Thermal convection confined between two parallel plates is called Rayleigh-Bénard convection. In considering various fluid dynamics appearing in natural phenomena, this system is the most fundamental one to investigate from perspectives of theoretical, numerical, and experimental approaches. Taking geophysical fluid dynamics, such as atmosphere, ocean, and convection in the outer core, into consideration, the effect of background rotation should be conceived and inevitable. Certainly, the Rayleigh-Bénard convection in a rotating field induces roughly divided two fascinating events. The first one is the appearance of vortical structures because of the influence of the Coriolis force. In non-rotating fields, convection cells or rolls appear, however such structures are transformed by the Coriolis force in a rotating field. Another event is the enhancement of heat transfer because of the Ekman pumping. The phenomena appearing in rotating Rayleigh-Bénard convection are organized by three dimensionless numbers, Rayleigh number Ra, Prandtl number Pr, and Taylor number Ta. Especially, the vortex behavior under the enhancement of heat transfer is paid attention in this study. The objective is to elucidate the vortex dynamics experimentally and quantitatively.

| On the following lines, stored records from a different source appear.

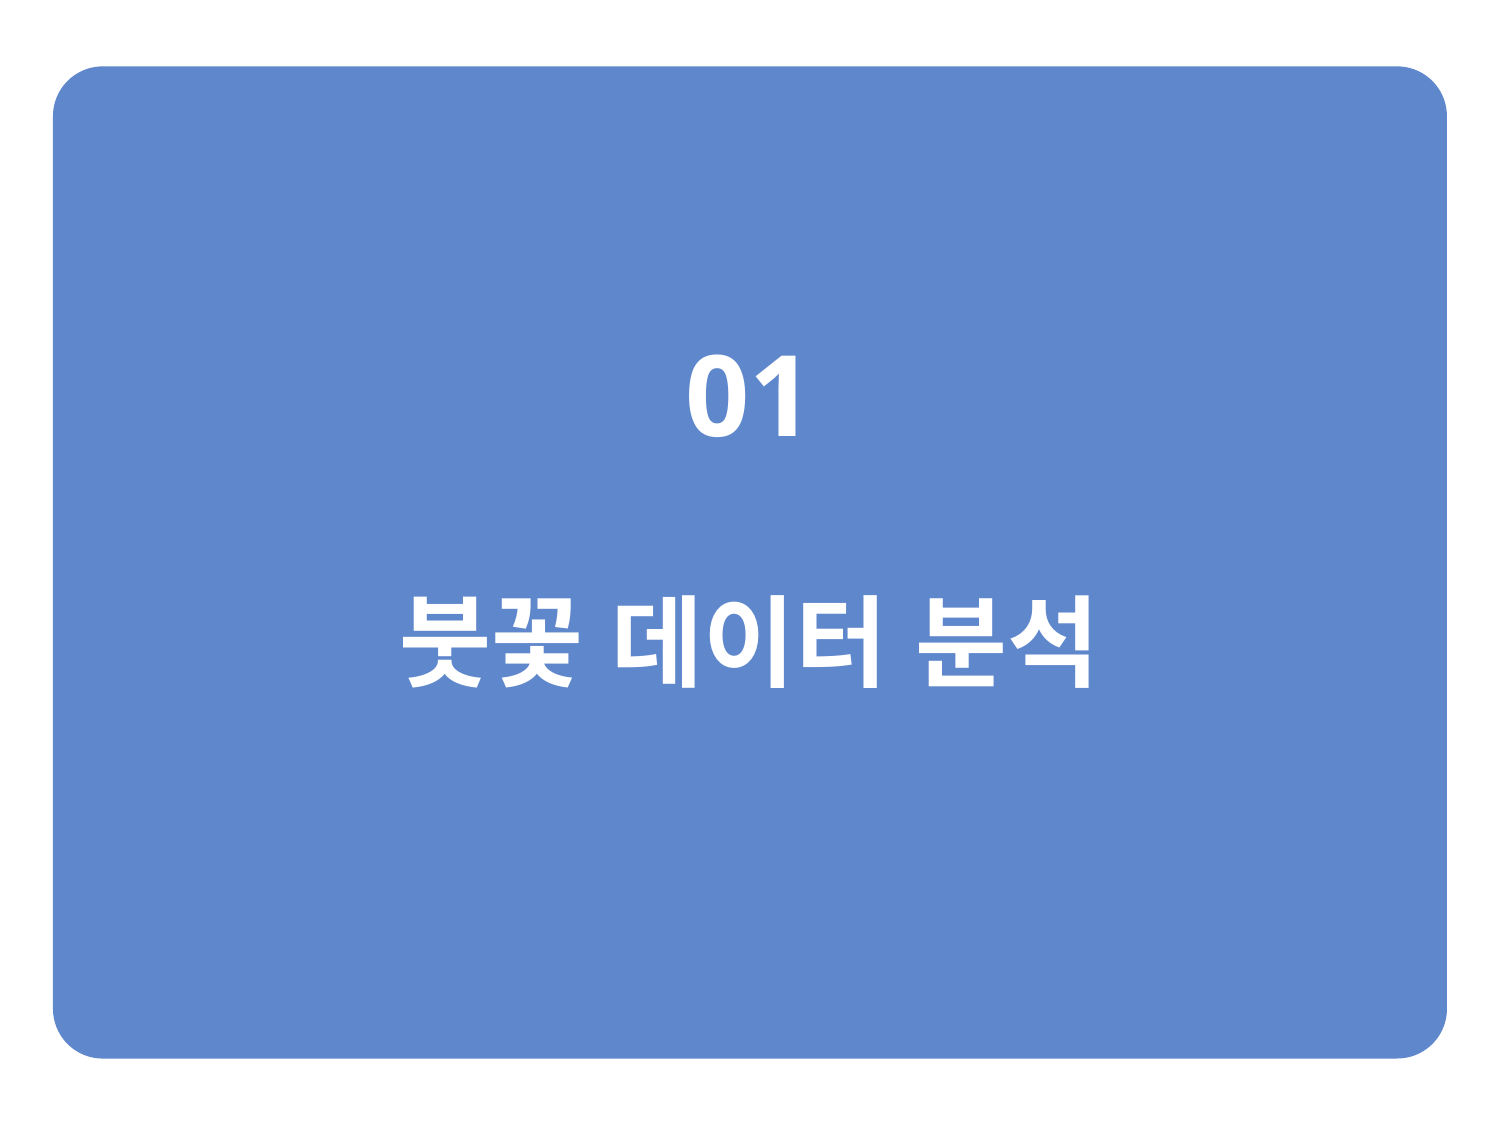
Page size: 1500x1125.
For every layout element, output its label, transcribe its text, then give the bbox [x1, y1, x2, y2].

list 01 [117, 314, 1383, 469]
list 붓꽃 데이터 분석 [117, 562, 1383, 717]
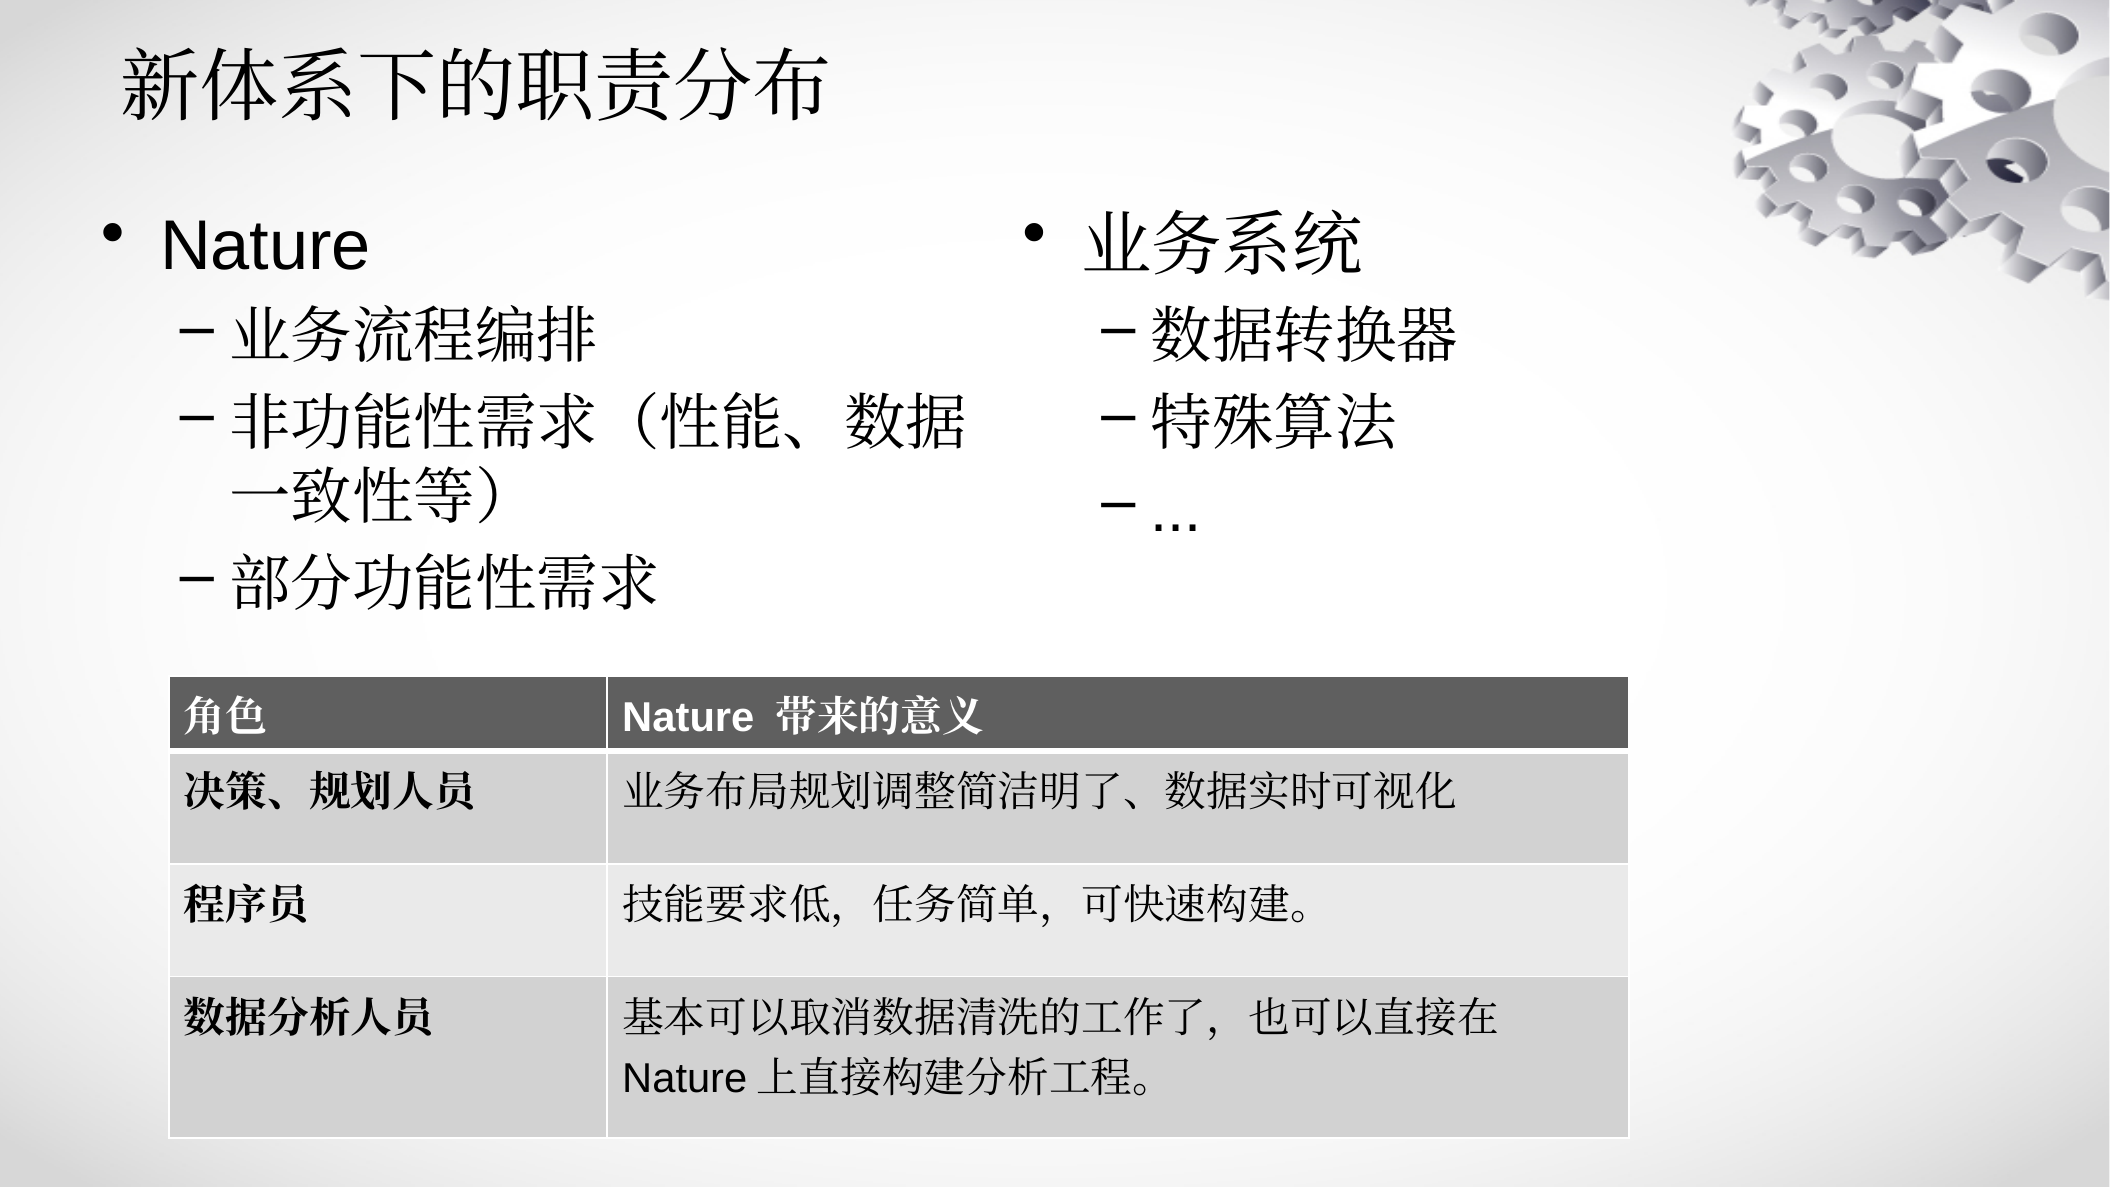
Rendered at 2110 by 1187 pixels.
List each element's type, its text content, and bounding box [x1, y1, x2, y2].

table_cell 基本可以取消数据清洗的工作了，也可以直接在Nature上直接构建分析工程。 [608, 977, 1628, 1137]
table_cell 业务布局规划调整简洁明了、数据实时可视化 [608, 754, 1628, 863]
list Nature 业务流程编排 非功能性需求（性能、数据一致性等） 部分功能性需求 [85, 191, 1007, 646]
table_cell 程序员 [170, 865, 606, 976]
table_header Nature 带来的意义 [608, 677, 1628, 748]
table_cell 数据分析人员 [170, 977, 606, 1137]
table_cell 技能要求低，任务简单，可快速构建。 [608, 865, 1628, 976]
table_cell 决策、规划人员 [170, 754, 606, 863]
table_header 角色 [170, 677, 606, 748]
picture [0, 0, 2110, 1187]
list 业务系统 数据转换器 特殊算法 ... [1007, 191, 1940, 646]
title 新体系下的职责分布 [105, 32, 2005, 134]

Water suspended with temperature-sensitive liquid crystals is used as a working fluid in order to visualize vortical structures. The fluid layer is composed of an acrylic cylindrical wall with the inner diameter 190 mm and the height 40 mm, which giving aspect ratio 4.75. The fluid layer is heated from the bottom with heater and cooled from above through a glass plate with circulating water from a thermostatic bath. All the parameters are fixed at Ra = 1 × 107, Ta = 1 × 108, Pr = 7.01. Photographing is performed by 3-seconds interval from above the fluid layer by a digital camera.

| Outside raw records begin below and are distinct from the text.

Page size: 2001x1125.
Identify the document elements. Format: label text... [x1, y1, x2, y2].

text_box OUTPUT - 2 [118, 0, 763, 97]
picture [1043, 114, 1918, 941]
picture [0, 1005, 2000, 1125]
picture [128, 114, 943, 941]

From visualized images, the horizontal temperature fields are obtained by means of a kind of temperature calibration method. The unevenness in the temperature fields are regarded as the vortices. To detect vortices, the template matching, which is well known as one of the pattern recognition techniques, is performed. Additionally, detected vortices are categorized into several patterns depending on its temperature distribution shapes using the equation of ellipsoid. In this process, radius representing the size of a vortex, height expressing the temperature gap between the center and edge in a single vortex, and curvature showing the temperature gradient, can be modified and categorized. From these procedures, the coordinates and temperature distribution shapes of vortices are determined.

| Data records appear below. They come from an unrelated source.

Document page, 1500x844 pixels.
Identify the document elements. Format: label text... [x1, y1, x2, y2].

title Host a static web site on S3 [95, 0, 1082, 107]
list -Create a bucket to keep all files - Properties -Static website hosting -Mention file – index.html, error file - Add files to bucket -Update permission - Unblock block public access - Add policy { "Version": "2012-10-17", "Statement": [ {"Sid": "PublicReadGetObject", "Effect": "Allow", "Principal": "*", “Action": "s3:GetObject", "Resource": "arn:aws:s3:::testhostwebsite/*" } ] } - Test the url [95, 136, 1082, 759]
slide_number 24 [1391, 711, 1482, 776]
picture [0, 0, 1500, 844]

By tracking vortex advections for time course, the vortex dynamics is revealed. In a short time scale, the direction of vortex advection is disorderly. In a longer time scale, the path-lines of up-welling vortices draw hexagonal patterns around a down-welling vortex. In a much longer time scale, the advection is dominated in the radial direction because of the centrifugal force. Such extremely complicated vortex dynamics are observed in entire the fluid layer and thought to be caused by mutual interaction among vortices and the centrifugal force. Accordingly, further experimental studies should be performed. Moreover, the temperature distribution shapes categorized by the vortex detection method are also tracked for time course. In accordance with the transition of the shapes, as for up-welling vortices, generation occurs near the sidewall and moves toward the center of the fluid layer. The height is getting shorter and the curvature is getting larger along the advection. On the other hand, as for down-welling vortices, generation occurs in the center and moves to the sidewall of the fluid layer. The height becomes shorter and shorter, and the curvature is getting smaller along the advection. Such transition of temperature distribution shapes along the vortex advection seem to relate the enhancement of heat transfer.